Gösterilen metin:
+++++

Avatar
Can Pulak

Köyler düzeliyor ama…

Seçimler yaklaştı ya, bundan en fazla köyler yararlanıyor.
 
Yolları elden geçiyor, bozulanlar yapılıyor, çeşmeler onarılıyor, köy meydanları düzeltiliyor, bir faaliyet ki sormayın gitsin…
İyi de oluyor. Şimdiye kadar kendi yağıyla kavrulmaya çalışan köylere ciddi hizmetler gelmeye başladı. Ankara’dan, Muğla’dan filan değil destekler. Bodrum belediyeleri yapıyor hepsini. Merkez, Konacık, Yalıkavak başı çekiyor, araçları ve ekipleri yolluyorlar, kısa zamanda büyük işler yapıyorlar.
Köylü memnun.. Başkanları çok sık görmeye başladılar. İhtiyaç listelerini ellerine tutuşturup, isteklerini yağdırıyorlar. Bu arada büyükşehir yasasıyla ortaya çıkan korkularını da ifade ediyorlar. Artık ürettiklerini pazarlara götüremeyecekler mi? Hayvanlarını rahatlıkla besleyemeyecekler mi? Orman teşkilatından kışlık yakacaklarını alamayacaklar mı? Yasada köyler kalkıyor, hepsi belediyelere bağlı mahalle oluyor. Bu değişiklik köy havasına zarar verir mi? İnekler, tavuklar ne olacak, horozlar ötmeyecek mi yani?
Yasa tam uygulanırsa, köyler köylükten çıkar. Bu sadece Bodrum köylerinin değil, tüm ülke köylerinin ortak sorunu haline geldi. Bir çaresine bakılacak elbet. Ama kolları erken sıvamak ve köylünün yüreğine hemen su serpmek lazım.
Geçen yıl yasayla kent konseyleri kurulmuştu. Her tarafta kuruldu ama, işi Bodrum gibi ciddiye alan olmadı. Bodrum’daki konseyin başına köyleri çok iyi tanıyan eğitimci, şair, yazar ve herkesin sevgi, saygı ve takdirini kazanan Hamdi Topçuoğlu getirildi. Topçuoğlu kısa zamanda öyle çalışmalar yaptı, öyle ekipler ve komisyonlar kurdu ve yönetimlere öyle raporlar hazırladı ki, bunun olumlu sonuçlarını görmeye başladık bile.

+++++

İncelenecek veriler:
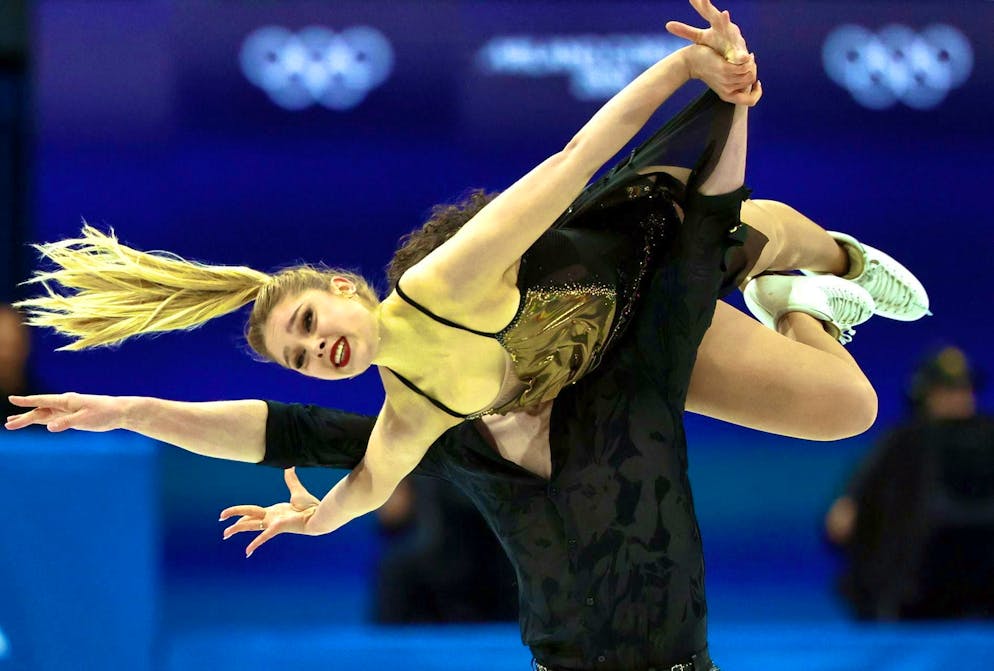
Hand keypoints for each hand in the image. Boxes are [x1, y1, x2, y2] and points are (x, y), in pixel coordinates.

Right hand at [5, 392, 125, 431]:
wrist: (119, 412)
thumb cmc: (104, 413)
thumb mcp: (85, 419)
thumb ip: (66, 422)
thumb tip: (48, 427)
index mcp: (66, 401)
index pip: (42, 401)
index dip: (27, 401)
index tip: (12, 399)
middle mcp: (64, 404)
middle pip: (39, 411)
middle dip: (23, 417)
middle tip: (8, 425)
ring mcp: (66, 410)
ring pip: (43, 415)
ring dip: (28, 418)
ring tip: (12, 423)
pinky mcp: (71, 417)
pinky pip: (52, 418)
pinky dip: (40, 420)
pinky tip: (33, 422)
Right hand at [219, 468, 323, 556]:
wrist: (319, 514)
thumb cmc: (311, 506)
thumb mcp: (297, 491)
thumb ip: (291, 479)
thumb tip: (290, 466)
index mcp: (274, 511)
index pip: (253, 511)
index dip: (240, 512)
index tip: (229, 515)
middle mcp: (271, 518)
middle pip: (248, 518)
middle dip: (234, 520)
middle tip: (222, 525)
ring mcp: (273, 523)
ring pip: (250, 526)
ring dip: (237, 529)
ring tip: (225, 534)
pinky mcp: (277, 527)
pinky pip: (263, 537)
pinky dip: (255, 544)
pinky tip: (247, 552)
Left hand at [667, 0, 749, 63]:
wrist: (735, 56)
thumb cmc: (717, 43)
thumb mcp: (700, 37)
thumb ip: (685, 31)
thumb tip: (667, 24)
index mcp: (715, 24)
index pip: (705, 12)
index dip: (699, 4)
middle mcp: (725, 27)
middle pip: (717, 17)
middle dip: (711, 9)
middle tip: (704, 0)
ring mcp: (734, 38)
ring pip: (730, 30)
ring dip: (726, 23)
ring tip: (724, 14)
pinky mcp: (740, 52)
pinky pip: (740, 54)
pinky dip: (740, 54)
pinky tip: (741, 55)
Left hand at [683, 45, 761, 105]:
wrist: (691, 62)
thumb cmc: (708, 69)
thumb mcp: (722, 81)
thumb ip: (735, 82)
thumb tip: (752, 78)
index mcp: (727, 96)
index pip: (750, 101)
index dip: (758, 92)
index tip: (756, 82)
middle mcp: (728, 90)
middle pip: (751, 81)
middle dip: (754, 70)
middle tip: (748, 62)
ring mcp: (726, 80)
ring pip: (750, 73)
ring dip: (751, 64)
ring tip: (746, 57)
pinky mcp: (725, 69)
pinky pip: (745, 66)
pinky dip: (747, 59)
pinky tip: (745, 55)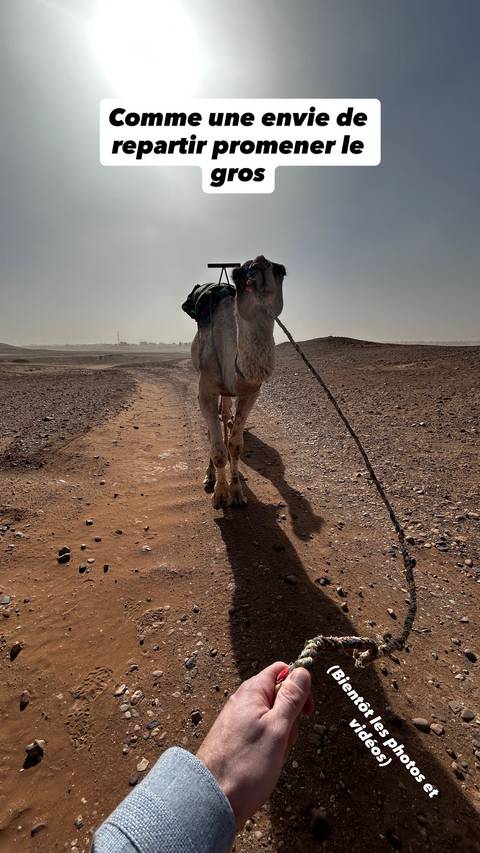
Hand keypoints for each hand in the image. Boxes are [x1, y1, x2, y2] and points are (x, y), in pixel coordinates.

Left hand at [196, 662, 312, 828]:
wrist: (212, 799)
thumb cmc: (246, 765)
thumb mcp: (278, 728)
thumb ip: (291, 698)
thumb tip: (303, 671)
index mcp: (252, 691)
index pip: (282, 670)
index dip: (299, 686)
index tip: (306, 711)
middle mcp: (243, 701)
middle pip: (279, 696)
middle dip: (290, 718)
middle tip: (284, 739)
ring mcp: (238, 720)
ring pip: (272, 719)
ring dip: (281, 737)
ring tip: (272, 756)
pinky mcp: (236, 739)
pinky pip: (262, 735)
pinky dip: (269, 747)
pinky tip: (263, 764)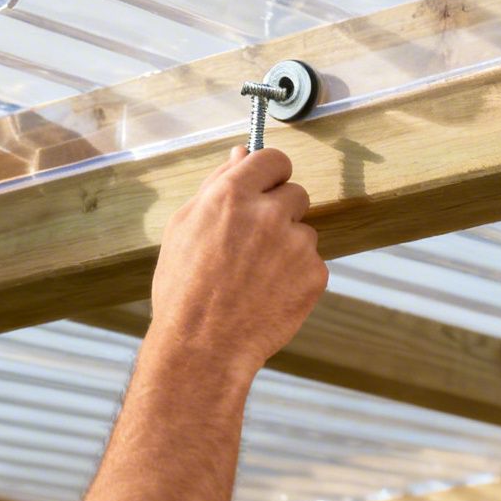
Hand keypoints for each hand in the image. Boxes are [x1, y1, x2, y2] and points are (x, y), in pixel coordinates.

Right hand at [148, 148, 323, 382]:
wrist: (203, 348)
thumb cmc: (184, 289)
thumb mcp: (184, 227)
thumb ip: (216, 184)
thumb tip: (241, 152)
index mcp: (232, 194)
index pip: (274, 158)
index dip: (271, 174)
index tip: (267, 188)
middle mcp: (268, 213)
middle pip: (296, 193)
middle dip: (280, 213)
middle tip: (254, 246)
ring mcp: (296, 244)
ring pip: (304, 232)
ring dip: (288, 248)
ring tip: (255, 278)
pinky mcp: (315, 274)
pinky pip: (312, 264)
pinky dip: (296, 277)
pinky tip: (269, 295)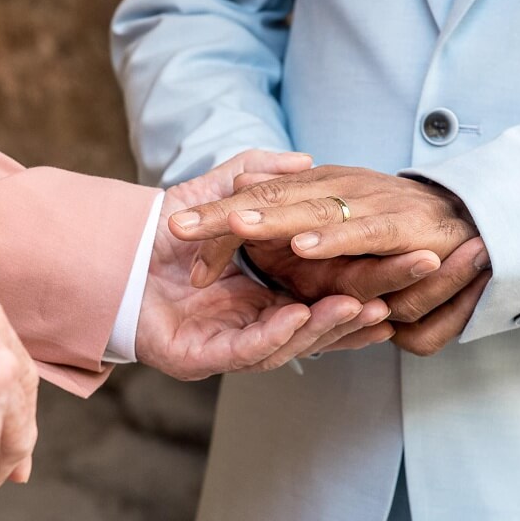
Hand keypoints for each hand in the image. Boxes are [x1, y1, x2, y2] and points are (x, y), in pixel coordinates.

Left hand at [136, 152, 431, 378]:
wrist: (105, 251)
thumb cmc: (163, 228)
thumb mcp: (218, 193)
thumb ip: (256, 176)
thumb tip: (304, 160)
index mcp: (268, 294)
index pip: (332, 290)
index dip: (372, 277)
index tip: (413, 254)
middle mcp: (255, 324)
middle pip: (324, 320)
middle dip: (370, 303)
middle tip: (414, 278)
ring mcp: (229, 344)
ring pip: (292, 341)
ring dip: (330, 324)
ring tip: (369, 305)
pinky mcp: (199, 359)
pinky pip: (247, 351)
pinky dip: (278, 333)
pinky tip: (304, 314)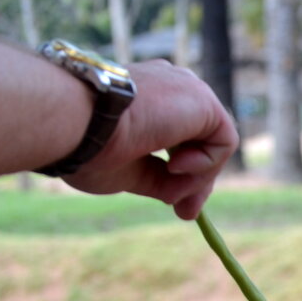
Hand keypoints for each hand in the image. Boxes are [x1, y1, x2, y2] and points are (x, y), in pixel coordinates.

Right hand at [63, 60, 238, 220]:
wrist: (76, 123)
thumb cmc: (87, 145)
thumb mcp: (128, 171)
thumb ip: (159, 179)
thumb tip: (183, 199)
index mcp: (147, 97)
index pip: (180, 138)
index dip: (184, 175)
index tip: (178, 207)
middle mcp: (169, 87)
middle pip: (201, 141)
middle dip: (198, 182)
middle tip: (185, 214)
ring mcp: (187, 89)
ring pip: (213, 143)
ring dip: (197, 177)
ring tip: (169, 187)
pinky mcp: (203, 98)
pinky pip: (224, 141)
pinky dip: (206, 164)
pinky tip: (174, 165)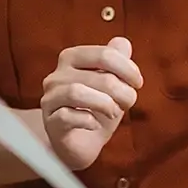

+++++

Yapılacak görevler:
a: Bodrum köyleri hakkındaki yazıya göre Bodrum'daki kent konseyinin başına kim getirildi?
b: Bodrum köyleri hakkındaki yazıda köylülerin büyükşehir yasasından neden kaygı duyduğunu bir ila üç cümleyle açıklayın.
c: Bodrum köyleri hakkındaki yazıda köylere hizmet götürmede başı çektiği söylenen belediyelerin hepsini sıralayın.
Kayıtlar başka bir kaynaktan alınmıştır.

Görevlere göre çözümler:
a: Hamdi Topçuoğlu.

b: Yasayla köyler kalkıyor ve hepsi belediyelere bağlı mahalle oluyor. Köylüler bu yüzden ürettiklerini pazarlara götüremeyeceklerinden, hayvanlarını rahatça besleyemeyeceklerinden, orman teşkilatından kışlık yakacak alamayacaklarından ve köy havasının zarar göreceğinden korkuyor.

c: Merkez, Konacık, Yalıkavak.